You could still work with this I, by just taking an all on the 1st axis:
In [58]: a[:,I.all(axis=0)]=2
In [59]: a
Out[59]:
array([[[ 1., 1., 1., 1., 1.],
[ 1., 1., 1., 1., 1.],
[ 1., 1., 2., 2., 1.],
[ 1., 1., 2., 2., 1.],
[ 1., 1., 1., 1., 1.]],
[[ 1., 1., 1., 1., 1.],
[ 1., 1., 1., 1., 1.],
[ 1., 1., 2., 2., 1.],
[ 1., 1., 2., 2., 1.],
[ 1., 1., 1., 1., 1.]],
[[ 1., 1., 1., 1., 1.],
[ 1., 1., 1., 1., 1.],
[ 1., 1., 2., 2., 1.],
[ 1., 1., 2., 2., 1.],
[ 1., 1., 1., 1., 1.]]])
Conceptually my answer is not that different from the accepted one. That reshapes the array into a 2d, so the matching can be done with a 1d [150,160,170]. Actually it is automatically reshaped to (1,3) which can be broadcast agains (25,3) array. Transposing and reshaping is a convenient way to standardize the format of problems like this, though it often isn't necessary.
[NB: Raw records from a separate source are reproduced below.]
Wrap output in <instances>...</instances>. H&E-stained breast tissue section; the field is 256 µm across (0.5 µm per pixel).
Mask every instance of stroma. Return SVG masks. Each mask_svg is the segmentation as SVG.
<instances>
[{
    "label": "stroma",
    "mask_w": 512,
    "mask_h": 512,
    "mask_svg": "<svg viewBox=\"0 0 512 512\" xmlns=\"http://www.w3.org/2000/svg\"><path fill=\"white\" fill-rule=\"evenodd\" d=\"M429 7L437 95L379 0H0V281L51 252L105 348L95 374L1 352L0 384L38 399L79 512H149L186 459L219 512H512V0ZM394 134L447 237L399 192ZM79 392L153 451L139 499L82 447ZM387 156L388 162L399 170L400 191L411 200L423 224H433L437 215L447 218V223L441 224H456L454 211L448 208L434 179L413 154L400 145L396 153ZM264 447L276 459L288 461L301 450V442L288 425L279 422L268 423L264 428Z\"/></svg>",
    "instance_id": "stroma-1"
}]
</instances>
It may help to split that last action up:
In [60]: J=I.all(axis=0)
In [61]: J
Out[61]:
array([[False, False, False, False, False],
[False, False, False, False, False],
[False, False, True, True, False],
[False, False, True, True, False],
[False, False, False, False, False]], dtype=bool)
In [62]: a[:, J] = 3
or use np.where to convert the boolean array to 2 list of indices:
In [73]: jj=np.where(J)
In [74]: jj
Out[74]: (array([2, 2, 3, 3], dtype=int32), array([2, 3, 2, 3], dtype=int32))
In [75]: a[:, jj[0], jj[1]] = 4
a[:,jj] doesn't work, but a[(slice(None),)+jj] does. This last expression constructs a 3 element tuple, the equivalent to [75]'s.
I could also expand J to a size and shape that matches a:
In [90]: K=J[None,...].repeat(3,0)
In [91]: K
Out[91]:
array([[[False, False, False, False, False],
[False, False, False, False, False],
[False, False, True, True, False],
[False, False, True, True, False],
[False, False, False, False, False]],
[[False, False, False, False, False],
....]], dtype=bool)
and use a[K].
[150,160,170]have to occur together.